▶ YOUR TASK: Change every "Analyse" in the data below to "Analysis" and reproduce the rest of the text unaltered. Leave the pictures out of your answer.

*** RECORDS SUPPLIED ***

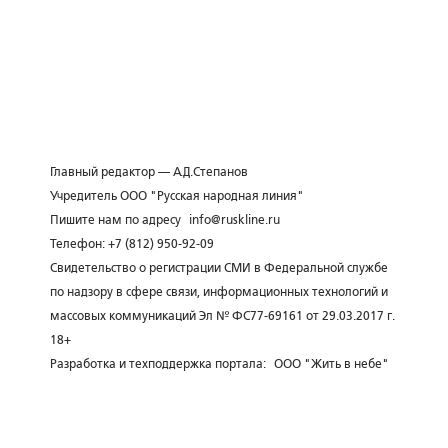
Главный редактор — А.Д.Степанов
Учредитель ООО "Русская народная линия"
Пишите нам по адресу
info@ruskline.ru
Телефон: +7 (812) 950-92-09
Свидетельство о регистрации СМИ в Федеральной службе
по надзору в сфере связи, информационных технологий и
массовых коммуникаций Эл № ФС77-69161 от 29.03.2017 г.
18+
Разработка и техподдержка портала:
ООО "Жить в небе"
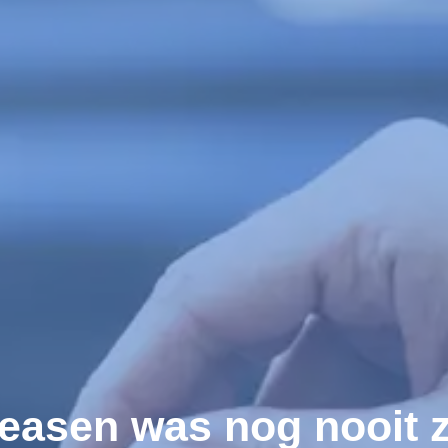
easen was nog nooit 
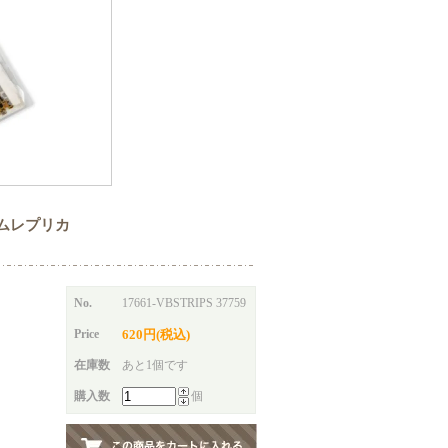
 フィルムレプリカ
No.
17661-VBSTRIPS 37759
Price
620円(税込)
在庫数
あと1個です
購入数
個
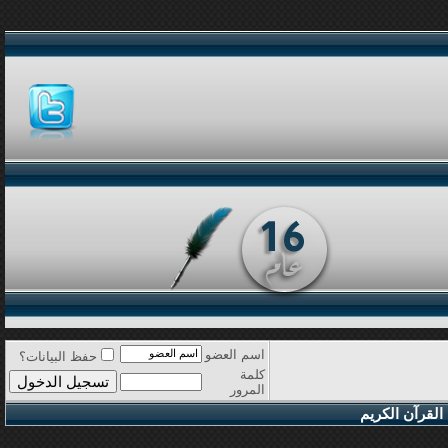
اسم العضو
حفظ البيانات؟
كلمة
المرور
القرآن الكريم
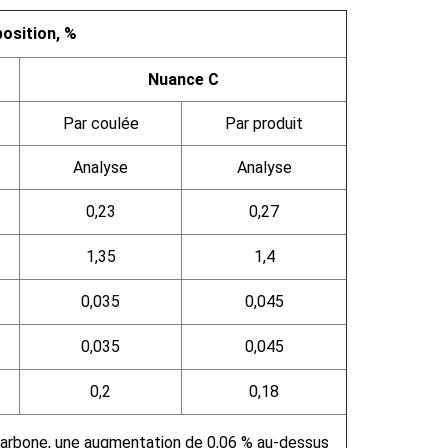
osition, %
Nuance C
Par coulée
Par produit
Analyse
Analyse
0,23
0,27
1,35
1,4
0,035
0,045
0,035
0,045
0,2
0,18
carbone, une augmentation de 0,06 % au-dessus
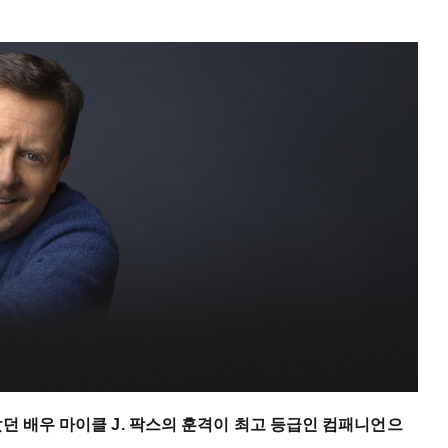
았던 배우 마이클 J. 팍스의 훈격이 최고 등급인 컴패니언으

*** End of RECORDS SUPPLIED ***

▶ SOLVED EXERCISE:
Главный редактор — А.Д.Степанов
Учредитель ООО "Русская народная линия"
Пишите нам по адресу
info@ruskline.ru
Телефон: +7 (812) 950-92-09
Свидетельство о регистрации СМИ в Федеральной службе
по надзору в сфере связи, информационных технологий и
массовых коммуникаций Эл № ФС77-69161 от 29.03.2017 г.
18+
Разработка и техподдержка портала:
ООО "Жить в небе"
easen was nog nooit 
 フィルムレプリカ
No.
17661-VBSTRIPS 37759
Price
620円(税込)
在庫数
あと1個です
購入数
個
اسم العضو
حفظ البيانات؟
كلمة
المرور
القرآن الكريم
osition, %
Nuance C
Par coulée
Par produit
Analysis
Analysis
0,23
0,27
1,35
1,4
0,035
0,045
0,035
0,045
0,2
0,18
carbone, une augmentation de 0,06 % au-dessus
았던 배우 마이클 J. 팍스의 훈격이 최고 등급인 컴패니언으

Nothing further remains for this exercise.